Judge Rules State and Federal Vehicle Laws Can Co-exist
In a 57-page decision [.pdf], U.S. District Court Judge Anthony Ishii rejected the auto industry’s claims that federal law prevented California from enforcing its own motor vehicle greenhouse gas regulations.
Judge Ishii ruled that the state regulations did not conflict with either federal fuel-economy laws or with the president's power to conduct foreign policy. Emphasizing that the Clean Air Act expressly authorizes California to regulate emissions that affect human health and the environment, Judge Ishii found that Congress did not intend for the state’s authority to be curtailed by federal fuel-economy laws.
Court Defends State’s Right to Safeguard Public Welfare
In handing down his decision, Judge Ishii said: "The required increase in fuel economy is incidental to the state law's purpose of assuring protection of public health and welfare under the Clean Air Act." After hearing the case, the judge concluded that compliance with the California law "can be at least partially achieved through changes that are not directly reflected in fuel-economy improvements measured in miles-per-gallon.”
Judge Ishii pointed out that the U.S. Supreme Court addressed a similar issue in its April 2007 ruling that rejected the EPA's argument that regulating vehicle greenhouse gases would require the agency to increase fuel economy, which the agency claimed was the job of federal transportation officials and outside its purview.
Noting the growing body of scientific evidence that points to global warming as an increasingly severe and urgent issue, Judge Ishii said that preventing an environmental agency from reducing air pollution and greenhouse gas emissions because those measures might also improve vehicle gas mileage would be “the very height of folly.”
Ruling May Enable States to Create De Facto US Emissions Standard
The ruling by Judge Ishii is not only a victory for California, but also for 16 other states that modeled their laws or regulations on the 2002 California statute. The 17 states are home to nearly half the U.S. population, and the combined effect of their laws would require automakers to cut vehicle greenhouse gas emissions nationwide, despite the Bush administration’s refusal to adopt mandatory national standards.
California Still Needs EPA Waiver to Enforce Greenhouse Gas Limits
Before the California law can be enforced, however, the state must have the approval of the U.S. Environmental Protection Agency. California has been waiting two years for the EPA to issue a waiver that would allow the state to exceed federal clean-air regulations and to limit vehicle greenhouse gas emissions beginning with 2009 models.
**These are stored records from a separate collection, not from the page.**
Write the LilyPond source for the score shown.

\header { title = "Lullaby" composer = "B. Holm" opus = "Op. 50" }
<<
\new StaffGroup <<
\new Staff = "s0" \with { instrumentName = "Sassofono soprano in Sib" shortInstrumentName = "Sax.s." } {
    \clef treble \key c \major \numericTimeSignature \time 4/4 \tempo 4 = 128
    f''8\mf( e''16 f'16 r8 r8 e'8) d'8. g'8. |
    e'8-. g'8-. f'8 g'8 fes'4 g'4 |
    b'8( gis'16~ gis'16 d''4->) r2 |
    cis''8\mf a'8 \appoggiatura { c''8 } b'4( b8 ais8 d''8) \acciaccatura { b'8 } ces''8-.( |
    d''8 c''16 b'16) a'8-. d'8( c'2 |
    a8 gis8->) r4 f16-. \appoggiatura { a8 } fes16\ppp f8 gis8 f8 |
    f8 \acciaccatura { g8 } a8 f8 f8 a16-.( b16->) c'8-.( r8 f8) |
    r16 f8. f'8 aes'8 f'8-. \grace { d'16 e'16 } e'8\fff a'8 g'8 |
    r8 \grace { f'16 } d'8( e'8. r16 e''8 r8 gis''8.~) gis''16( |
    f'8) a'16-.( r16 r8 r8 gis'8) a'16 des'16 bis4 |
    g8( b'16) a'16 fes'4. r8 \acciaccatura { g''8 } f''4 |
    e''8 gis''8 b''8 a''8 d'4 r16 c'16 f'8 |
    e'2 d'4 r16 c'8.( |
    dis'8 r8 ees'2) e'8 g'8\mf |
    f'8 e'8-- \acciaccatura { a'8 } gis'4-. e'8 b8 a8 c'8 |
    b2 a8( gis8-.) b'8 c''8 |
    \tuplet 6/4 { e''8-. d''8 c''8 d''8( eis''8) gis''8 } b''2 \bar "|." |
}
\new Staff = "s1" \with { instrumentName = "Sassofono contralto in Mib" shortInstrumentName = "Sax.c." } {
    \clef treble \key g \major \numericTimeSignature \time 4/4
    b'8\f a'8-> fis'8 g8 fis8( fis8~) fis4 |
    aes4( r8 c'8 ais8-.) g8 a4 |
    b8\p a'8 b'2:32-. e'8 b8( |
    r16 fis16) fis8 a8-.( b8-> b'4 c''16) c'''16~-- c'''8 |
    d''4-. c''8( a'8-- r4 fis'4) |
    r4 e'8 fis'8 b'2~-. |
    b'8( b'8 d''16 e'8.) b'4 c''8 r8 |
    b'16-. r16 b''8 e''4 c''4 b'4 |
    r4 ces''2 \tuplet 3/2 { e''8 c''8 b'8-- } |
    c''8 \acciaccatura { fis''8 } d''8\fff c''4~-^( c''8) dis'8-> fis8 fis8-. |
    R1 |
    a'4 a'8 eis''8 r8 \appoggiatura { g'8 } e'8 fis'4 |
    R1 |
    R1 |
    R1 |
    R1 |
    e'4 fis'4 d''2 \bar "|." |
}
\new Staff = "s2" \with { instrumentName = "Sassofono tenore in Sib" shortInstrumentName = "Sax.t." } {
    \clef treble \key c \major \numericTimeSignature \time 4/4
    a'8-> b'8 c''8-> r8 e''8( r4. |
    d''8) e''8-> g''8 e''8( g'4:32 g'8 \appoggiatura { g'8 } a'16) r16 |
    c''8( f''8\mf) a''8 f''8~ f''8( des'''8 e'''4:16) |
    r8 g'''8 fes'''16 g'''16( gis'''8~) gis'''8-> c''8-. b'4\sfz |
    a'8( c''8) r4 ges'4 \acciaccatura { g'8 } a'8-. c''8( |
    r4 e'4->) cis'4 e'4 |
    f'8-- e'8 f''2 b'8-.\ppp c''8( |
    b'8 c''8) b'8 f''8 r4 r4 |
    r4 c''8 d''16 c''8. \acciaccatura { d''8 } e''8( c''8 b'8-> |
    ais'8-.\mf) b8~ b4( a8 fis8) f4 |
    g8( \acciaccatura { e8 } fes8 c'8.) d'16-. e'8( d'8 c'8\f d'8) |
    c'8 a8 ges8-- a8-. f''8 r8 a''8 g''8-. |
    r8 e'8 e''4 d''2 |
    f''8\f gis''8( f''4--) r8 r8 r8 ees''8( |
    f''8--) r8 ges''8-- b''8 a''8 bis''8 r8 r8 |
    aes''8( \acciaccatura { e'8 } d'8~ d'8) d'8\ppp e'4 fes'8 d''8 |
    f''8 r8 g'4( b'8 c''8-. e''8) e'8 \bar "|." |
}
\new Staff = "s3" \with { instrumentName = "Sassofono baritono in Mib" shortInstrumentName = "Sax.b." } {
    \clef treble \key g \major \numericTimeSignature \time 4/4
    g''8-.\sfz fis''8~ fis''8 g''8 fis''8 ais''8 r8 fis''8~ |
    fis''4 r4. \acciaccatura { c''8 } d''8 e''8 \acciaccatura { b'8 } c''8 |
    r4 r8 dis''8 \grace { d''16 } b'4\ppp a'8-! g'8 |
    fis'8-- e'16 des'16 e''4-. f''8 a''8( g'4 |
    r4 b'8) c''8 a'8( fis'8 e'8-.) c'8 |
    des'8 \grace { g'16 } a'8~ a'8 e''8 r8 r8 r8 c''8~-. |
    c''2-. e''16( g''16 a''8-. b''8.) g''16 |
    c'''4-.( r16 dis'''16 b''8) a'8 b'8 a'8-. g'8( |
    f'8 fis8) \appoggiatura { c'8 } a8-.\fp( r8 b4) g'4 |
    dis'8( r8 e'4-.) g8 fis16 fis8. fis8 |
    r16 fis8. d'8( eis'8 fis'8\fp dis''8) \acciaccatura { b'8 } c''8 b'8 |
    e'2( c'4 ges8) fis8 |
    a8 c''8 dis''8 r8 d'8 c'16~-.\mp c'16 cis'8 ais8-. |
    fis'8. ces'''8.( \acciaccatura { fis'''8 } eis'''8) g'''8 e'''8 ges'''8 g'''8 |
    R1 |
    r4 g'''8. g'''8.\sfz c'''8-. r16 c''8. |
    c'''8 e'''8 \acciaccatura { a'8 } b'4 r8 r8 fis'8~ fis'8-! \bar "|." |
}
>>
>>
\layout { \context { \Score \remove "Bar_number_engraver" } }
While the EPA has never denied California’s request for the necessary waiver, the agency has been lobbied hard by automakers and members of the Bush administration, including the U.S. transportation secretary, to reject the state’s request. To force a decision, California sued the agency, and EPA Administrator Stephen Johnson has promised to announce his decision by the end of 2007, which is only about two weeks away.
The federal court ruling is expected to make it more difficult for the EPA and the Bush administration to deny or continue to delay the waiver.
According to California Attorney General Jerry Brown, whose office defended the law in court, Judge Ishii’s ruling "leaves the Bush administration as the last remaining roadblock to California's regulation of tailpipe greenhouse gas emissions."
Environmentalists Urge EPA and Automakers to Help Curb Global Warming
Environmentalists hailed Judge Ishii’s ruling as a landmark decision in the struggle to reduce greenhouse gas emissions and curb global warming, and an opportunity for automakers to become part of the solution. The general reaction was summed up well in a statement issued by David Bookbinder, chief climate counsel for the Sierra Club:
“Once again a judge has found the auto industry’s desperate attempts to stay mired in outdated, dirty technology completely without merit. Today’s decision is just one more reason why EPA should stop dragging its feet and grant the waiver California needs to move forward with this vital tool to combat global warming.
“Just as we said earlier this year when we celebrated a similar victory in a Vermont court, instead of the automakers thinking of excuses, it’s time for them to put their immense know-how toward solving some of our most pressing problems. This ruling should compel the U.S. automakers to make the kind of clean, efficient cars Americans want--the kind that foreign automakers have used to surge to record profits as the U.S. auto industry buckled under the weight of its gas guzzlers. This ruling is good for the environment, good for America, and, ultimately, good for the automakers.
"It’s now time for the Bush Administration’s EPA to get out of the way and grant California the waiver it and other states need in order to move forward with these landmark protections.”